Thursday, May 17, 2007

Lincoln Beats Smallpox

Interesting

HOUSTON, Texas (Reuters) -- U.S. President Abraham Lincoln may have come closer than previously realized to dying from smallpox shortly after delivering his Gettysburg Address, medical researchers said Thursday.

After giving the Civil War speech, Lincoln became ill with symptoms of smallpox: high fever, weakness, severe pain in the head and back, "prostration" -- an old-fashioned word for extreme fatigue -- and skin eruptions that lasted for three weeks in late 1863.

Lincoln's doctors told the ailing president he suffered from a cold or a "bilious fever" before one physician told him he had a mild form of smallpox.

"Lincoln's physicians attempted to reassure him that his disease was a mild form of smallpox, but that may have been to prevent the public from fearing that Lincoln was dying," said Dr. Armond Goldman, emeritus professor of pediatrics at the University of Texas Medical Branch in Galveston.

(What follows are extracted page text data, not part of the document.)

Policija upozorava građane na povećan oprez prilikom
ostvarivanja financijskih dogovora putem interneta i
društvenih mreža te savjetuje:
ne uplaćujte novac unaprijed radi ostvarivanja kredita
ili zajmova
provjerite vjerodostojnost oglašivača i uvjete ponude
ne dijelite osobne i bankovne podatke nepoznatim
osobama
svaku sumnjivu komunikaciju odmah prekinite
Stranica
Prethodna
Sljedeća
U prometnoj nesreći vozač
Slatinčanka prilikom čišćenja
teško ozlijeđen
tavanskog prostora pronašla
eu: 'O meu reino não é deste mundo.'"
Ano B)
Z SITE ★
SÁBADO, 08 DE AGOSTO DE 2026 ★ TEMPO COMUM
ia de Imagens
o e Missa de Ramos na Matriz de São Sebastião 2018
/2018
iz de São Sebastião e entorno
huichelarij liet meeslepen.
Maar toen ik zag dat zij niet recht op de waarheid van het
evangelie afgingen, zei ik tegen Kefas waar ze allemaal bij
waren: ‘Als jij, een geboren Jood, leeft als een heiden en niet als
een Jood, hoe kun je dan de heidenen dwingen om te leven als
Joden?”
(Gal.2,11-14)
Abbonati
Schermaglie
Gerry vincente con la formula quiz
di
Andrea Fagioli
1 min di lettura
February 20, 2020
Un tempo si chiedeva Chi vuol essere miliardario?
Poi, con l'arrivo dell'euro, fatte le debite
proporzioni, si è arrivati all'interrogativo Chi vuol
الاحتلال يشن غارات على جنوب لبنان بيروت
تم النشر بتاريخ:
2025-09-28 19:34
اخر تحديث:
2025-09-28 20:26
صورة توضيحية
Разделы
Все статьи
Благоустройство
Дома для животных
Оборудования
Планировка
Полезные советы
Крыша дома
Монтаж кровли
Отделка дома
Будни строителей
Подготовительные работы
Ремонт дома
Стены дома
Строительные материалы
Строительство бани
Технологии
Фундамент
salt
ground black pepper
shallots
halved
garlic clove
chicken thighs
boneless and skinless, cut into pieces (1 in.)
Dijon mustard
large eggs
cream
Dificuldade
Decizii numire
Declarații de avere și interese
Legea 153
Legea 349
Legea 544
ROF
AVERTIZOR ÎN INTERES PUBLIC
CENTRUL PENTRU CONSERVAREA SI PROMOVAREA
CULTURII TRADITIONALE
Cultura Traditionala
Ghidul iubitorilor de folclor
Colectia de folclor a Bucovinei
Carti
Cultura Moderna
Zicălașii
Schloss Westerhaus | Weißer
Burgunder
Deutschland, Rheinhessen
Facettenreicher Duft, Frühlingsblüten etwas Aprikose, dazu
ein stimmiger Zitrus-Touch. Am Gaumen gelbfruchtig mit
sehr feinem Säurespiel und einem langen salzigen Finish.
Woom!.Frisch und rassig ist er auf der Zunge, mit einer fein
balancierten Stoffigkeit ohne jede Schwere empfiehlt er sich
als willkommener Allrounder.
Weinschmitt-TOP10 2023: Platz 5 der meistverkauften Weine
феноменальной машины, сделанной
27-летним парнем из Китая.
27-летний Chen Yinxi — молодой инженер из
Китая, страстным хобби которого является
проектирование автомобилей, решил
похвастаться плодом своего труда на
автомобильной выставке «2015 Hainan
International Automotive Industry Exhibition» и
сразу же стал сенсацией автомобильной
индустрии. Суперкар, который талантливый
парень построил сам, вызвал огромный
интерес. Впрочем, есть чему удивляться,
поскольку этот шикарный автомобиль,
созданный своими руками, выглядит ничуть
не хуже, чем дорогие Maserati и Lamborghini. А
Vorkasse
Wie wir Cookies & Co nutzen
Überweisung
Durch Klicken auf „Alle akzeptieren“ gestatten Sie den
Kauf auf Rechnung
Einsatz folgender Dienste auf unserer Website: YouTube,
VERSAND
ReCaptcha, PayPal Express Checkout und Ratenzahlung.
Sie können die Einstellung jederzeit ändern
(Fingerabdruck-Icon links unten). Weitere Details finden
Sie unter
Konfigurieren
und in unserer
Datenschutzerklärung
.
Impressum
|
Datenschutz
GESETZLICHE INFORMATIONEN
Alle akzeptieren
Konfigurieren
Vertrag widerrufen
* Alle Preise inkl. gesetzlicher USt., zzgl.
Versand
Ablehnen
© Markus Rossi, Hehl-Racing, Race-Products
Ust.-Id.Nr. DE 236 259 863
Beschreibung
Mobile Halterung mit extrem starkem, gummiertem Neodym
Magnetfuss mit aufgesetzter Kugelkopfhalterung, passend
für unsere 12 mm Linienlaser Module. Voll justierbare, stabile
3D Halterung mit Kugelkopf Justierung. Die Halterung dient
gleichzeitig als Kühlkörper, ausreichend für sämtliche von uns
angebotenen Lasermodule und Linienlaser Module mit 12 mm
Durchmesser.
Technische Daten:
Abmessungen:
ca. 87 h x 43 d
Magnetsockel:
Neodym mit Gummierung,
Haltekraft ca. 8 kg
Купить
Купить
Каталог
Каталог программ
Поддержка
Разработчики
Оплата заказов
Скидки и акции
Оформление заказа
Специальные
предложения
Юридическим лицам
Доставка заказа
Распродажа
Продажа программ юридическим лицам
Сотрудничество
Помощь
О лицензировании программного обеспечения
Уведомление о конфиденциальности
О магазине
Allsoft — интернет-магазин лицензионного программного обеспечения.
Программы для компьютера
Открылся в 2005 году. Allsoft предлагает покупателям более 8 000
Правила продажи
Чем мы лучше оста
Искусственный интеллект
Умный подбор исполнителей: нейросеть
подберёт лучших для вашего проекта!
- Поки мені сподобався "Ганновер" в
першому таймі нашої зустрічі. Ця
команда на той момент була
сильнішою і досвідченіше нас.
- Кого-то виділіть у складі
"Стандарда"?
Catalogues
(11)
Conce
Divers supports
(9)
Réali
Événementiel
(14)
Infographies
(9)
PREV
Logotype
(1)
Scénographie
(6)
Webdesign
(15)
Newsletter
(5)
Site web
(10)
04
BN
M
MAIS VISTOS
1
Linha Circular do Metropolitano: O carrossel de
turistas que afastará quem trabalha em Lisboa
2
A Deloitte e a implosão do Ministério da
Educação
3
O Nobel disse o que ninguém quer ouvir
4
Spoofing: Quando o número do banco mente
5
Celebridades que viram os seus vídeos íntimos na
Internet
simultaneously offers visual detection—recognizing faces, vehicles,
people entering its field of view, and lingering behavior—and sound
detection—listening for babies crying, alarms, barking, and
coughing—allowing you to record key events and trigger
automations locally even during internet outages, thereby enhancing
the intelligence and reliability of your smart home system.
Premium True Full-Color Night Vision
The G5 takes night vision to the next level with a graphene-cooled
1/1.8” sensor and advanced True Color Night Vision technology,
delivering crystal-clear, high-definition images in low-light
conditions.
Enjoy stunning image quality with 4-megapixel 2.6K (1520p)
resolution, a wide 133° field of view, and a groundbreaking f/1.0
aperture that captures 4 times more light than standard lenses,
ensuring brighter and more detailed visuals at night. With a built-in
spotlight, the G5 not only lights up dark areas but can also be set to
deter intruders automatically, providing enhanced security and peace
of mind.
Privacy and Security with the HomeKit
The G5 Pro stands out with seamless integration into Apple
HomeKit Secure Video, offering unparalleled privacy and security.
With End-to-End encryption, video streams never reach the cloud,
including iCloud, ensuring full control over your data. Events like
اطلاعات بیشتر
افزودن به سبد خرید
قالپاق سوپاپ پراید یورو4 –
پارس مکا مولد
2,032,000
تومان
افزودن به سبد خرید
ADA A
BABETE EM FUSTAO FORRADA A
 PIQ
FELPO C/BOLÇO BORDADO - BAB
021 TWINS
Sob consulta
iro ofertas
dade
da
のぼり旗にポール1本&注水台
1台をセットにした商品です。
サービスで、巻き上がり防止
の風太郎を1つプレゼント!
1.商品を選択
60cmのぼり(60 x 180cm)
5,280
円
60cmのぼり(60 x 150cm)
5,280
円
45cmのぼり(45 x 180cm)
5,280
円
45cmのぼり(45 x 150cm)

Smallpox, which was eradicated in 1979, was widespread in the 1800s and killed 30 percent of first-time victims.

Update: Related story here.

BALTIMORE — Abraham Lincoln might have survived if today’s medical technology
existed in 1865. Given that scenario, the question is whether Lincoln would have been able to return to office, says a doctor and historian who planned to speak today at an annual University of Maryland School of Medicine conference on the deaths of historic figures.

Although the conference traditionally has re-examined the deaths of historic figures to determine whether the diagnosis of the time was correct, this year’s event asks if Lincoln could have been saved and what impact that would have had.

Dr. Thomas Scalea, the physician in chief at the University of Maryland’s Shock Trauma Center, said brain injuries are unpredictable but Lincoln would have stood a good chance of surviving.